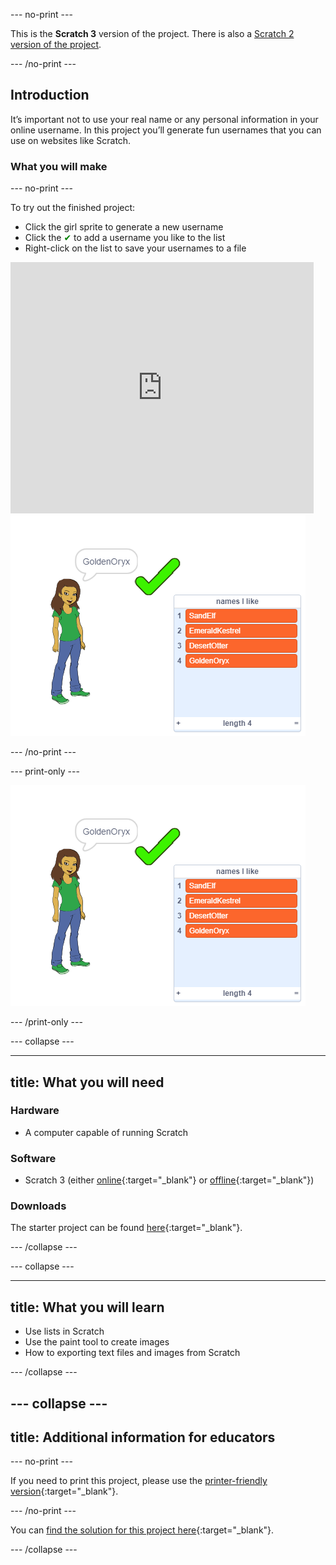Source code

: --- no-print ---

This is the **Scratch 3** version of the project. There is also a [Scratch 2 version of the project](https://projects.raspberrypi.org/en/projects/username-generator-scratch2).

--- /no-print ---

## Introduction

It’s important not to use your real name or any personal information in your online username. In this project you’ll generate fun usernames that you can use on websites like Scratch.

### What you will make

--- no-print ---

To try out the finished project:

+ Click the girl sprite to generate a new username
+ Click the <span style="color: green;">✔</span> to add a username you like to the list
+ Right-click on the list to save your usernames to a file

<div class="scratch-preview">
  <iframe allowtransparency="true" width="485" height="402" src="https://scratch.mit.edu/projects/embed/292974184/?autostart=false" frameborder="0" scrolling="no"></iframe>
  <img src="images/usernames-final.png">
</div>

--- /no-print ---

--- print-only ---

![complete project](images/usernames-final.png)

--- /print-only ---

--- collapse ---

---
title: What you will need
---

### Hardware

+ A computer capable of running Scratch

### Software

+ Scratch 3 (either [online](http://rpf.io/scratchon){:target="_blank"} or [offline](http://rpf.io/scratchoff){:target="_blank"})

### Downloads

The starter project can be found [here](http://rpf.io/p/en/username-generator-go){:target="_blank"}.

--- /collapse ---

--- collapse ---

---
title: What you will learn
---

- Use lists in Scratch
- Use the paint tool to create images
- How to exporting text files and images from Scratch

--- /collapse ---

--- collapse ---
---
title: Additional information for educators
---

--- no-print ---

If you need to print this project, please use the [printer-friendly version](https://projects.raspberrypi.org/en/projects/username-generator/print){:target="_blank"}.

--- /no-print ---

You can [find the solution for this project here](http://rpf.io/p/en/username-generator-get){:target="_blank"}.

--- /collapse ---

Problem statement
Could the material above be given again exactly, pictures excluded?

Exercise response
Source code

: --- no-print ---

This is the **Scratch 3** version of the project. There is also a [Scratch 2 version of the project](https://projects.raspberrypi.org/en/projects/username-generator-scratch2).

--- /no-print ---

## Introduction

It’s important not to use your real name or any personal information in your online username. In this project you’ll generate fun usernames that you can use on websites like Scratch.

### What you will make

--- no-print ---

To try out the finished project:

+ Click the girl sprite to generate a new username
+ Click the <span style="color: green;">✔</span> to add a username you like to the list
+ Right-click on the list to save your usernames to a file

<div class="scratch-preview">
  <iframe allowtransparency="true" width="485" height="402" src="https://scratch.mit.edu/projects/embed/292974184/?autostart=false" frameborder="0" scrolling="no"></iframe>
  <img src="images/usernames-final.png">
</div>

--- /no-print ---

--- print-only ---

![complete project](images/usernames-final.png)

--- /print-only ---

--- collapse ---

---
title: What you will need
---

### Hardware

+ A computer capable of running Scratch

### Software

+ Scratch 3 (either [online](http://rpf.io/scratchon){:target="_blank"} or [offline](http://rpf.io/scratchoff){:target="_blank"})

### Downloads

The starter project can be found [here](http://rpf.io/p/en/username-generator-go){:target="_blank"}.

--- /collapse ---

--- collapse ---

---
title: What you will learn
---

- Use lists in Scratch
- Use the paint tool to create images
- How to exporting text files and images from Scratch

--- /collapse ---

--- collapse ---
---
title: Additional information for educators
---

--- no-print ---

If you need to print this project, please use the [printer-friendly version](https://projects.raspberrypi.org/en/projects/username-generator/print){:target="_blank"}.

--- /no-print ---

You can [find the solution for this project here](http://rpf.io/p/en/username-generator-get){:target="_blank"}.

--- /collapse ---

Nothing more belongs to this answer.